» TASK OBJECTIVE
From the entries below, copy each line in which the word "tourpoules" occurs.

─── PROVIDED DATA

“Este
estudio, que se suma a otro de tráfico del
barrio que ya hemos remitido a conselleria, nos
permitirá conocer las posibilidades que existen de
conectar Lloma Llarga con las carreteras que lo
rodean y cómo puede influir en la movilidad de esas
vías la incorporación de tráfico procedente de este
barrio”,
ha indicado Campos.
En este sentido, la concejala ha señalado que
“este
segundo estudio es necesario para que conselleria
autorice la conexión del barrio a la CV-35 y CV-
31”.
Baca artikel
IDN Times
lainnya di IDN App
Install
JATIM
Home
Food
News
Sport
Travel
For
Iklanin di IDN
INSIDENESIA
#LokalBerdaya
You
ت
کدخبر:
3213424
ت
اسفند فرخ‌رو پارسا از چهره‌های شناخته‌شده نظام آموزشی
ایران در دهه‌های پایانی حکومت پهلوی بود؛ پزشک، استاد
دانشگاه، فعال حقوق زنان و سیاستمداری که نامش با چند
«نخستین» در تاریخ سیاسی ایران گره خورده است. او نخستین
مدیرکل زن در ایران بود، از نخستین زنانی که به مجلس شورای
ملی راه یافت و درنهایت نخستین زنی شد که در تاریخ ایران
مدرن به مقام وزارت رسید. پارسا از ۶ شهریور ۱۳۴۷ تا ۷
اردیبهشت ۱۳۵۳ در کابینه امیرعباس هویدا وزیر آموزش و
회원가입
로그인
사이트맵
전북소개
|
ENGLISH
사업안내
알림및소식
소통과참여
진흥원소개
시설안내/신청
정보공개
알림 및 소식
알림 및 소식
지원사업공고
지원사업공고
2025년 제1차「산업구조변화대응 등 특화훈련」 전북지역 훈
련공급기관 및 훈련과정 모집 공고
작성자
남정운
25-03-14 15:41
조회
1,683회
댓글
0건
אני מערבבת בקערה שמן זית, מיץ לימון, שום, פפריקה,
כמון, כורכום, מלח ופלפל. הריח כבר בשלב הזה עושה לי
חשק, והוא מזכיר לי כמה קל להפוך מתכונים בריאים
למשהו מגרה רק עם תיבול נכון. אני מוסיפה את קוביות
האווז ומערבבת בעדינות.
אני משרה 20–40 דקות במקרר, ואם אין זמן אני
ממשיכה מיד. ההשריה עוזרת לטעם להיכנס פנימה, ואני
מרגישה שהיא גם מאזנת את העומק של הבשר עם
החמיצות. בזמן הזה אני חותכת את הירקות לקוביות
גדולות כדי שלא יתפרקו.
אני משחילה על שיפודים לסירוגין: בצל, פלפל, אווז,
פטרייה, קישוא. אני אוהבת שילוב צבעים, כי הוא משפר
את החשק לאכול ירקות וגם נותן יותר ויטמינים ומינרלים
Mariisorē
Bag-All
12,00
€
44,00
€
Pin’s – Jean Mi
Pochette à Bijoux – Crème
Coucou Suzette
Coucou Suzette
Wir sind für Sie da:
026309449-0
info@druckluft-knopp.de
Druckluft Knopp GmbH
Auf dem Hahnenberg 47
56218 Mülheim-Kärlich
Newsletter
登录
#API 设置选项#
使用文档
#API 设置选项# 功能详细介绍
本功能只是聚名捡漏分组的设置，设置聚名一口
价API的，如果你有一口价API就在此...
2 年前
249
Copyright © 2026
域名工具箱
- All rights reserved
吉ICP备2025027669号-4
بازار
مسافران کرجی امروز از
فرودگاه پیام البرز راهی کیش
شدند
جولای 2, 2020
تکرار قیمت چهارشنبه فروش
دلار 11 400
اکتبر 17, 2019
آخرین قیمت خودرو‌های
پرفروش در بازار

──────
─── PROVIDED DATA

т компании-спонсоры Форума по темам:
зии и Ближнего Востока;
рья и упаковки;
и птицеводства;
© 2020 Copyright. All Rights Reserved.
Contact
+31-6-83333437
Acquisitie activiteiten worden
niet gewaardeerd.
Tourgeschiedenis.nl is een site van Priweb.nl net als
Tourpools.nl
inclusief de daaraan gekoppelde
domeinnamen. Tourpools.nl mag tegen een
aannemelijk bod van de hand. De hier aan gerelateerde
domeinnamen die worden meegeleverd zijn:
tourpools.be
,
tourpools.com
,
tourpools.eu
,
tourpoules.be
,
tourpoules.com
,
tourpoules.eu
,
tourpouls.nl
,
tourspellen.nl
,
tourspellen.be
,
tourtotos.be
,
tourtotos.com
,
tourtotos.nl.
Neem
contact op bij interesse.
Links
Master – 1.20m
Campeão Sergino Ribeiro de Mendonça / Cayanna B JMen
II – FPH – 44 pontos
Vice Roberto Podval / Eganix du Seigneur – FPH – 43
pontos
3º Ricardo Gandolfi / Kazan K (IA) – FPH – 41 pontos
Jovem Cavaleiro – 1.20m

──────

» SOLUTION FOR THIS PROBLEM
tourpoules.be
tourpoules.com
tourpoules.eu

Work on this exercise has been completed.